Work item: Identify and pull out each line of the entries in which "thất" occurs.

(Items listed in a dataset)
________________

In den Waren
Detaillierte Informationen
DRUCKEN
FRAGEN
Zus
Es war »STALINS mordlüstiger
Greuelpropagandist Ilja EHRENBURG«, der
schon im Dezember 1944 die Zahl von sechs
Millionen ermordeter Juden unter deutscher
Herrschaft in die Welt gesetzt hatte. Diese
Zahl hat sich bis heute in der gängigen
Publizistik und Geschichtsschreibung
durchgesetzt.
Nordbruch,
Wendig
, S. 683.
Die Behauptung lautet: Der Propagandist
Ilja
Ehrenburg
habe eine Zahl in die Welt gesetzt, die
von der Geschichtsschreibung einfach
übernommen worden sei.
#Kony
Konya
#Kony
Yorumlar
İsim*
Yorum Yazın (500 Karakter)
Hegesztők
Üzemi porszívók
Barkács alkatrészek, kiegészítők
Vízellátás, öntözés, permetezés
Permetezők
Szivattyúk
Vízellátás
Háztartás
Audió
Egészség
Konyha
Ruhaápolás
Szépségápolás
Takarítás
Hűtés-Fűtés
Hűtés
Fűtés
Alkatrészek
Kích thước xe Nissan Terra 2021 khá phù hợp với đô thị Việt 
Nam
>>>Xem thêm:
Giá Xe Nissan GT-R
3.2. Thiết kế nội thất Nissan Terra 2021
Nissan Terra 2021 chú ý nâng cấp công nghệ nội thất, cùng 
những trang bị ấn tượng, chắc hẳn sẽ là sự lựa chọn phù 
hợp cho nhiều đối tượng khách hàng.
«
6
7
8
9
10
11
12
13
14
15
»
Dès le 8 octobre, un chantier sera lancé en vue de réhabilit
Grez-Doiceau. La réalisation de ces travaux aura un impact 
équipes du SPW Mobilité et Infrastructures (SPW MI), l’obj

________________

Result:
3.2. Thiết kế nội thất Nissan Terra 2021
Nissan Terra 2021 chú ý nâng cấp công nghệ nội thất, cùng 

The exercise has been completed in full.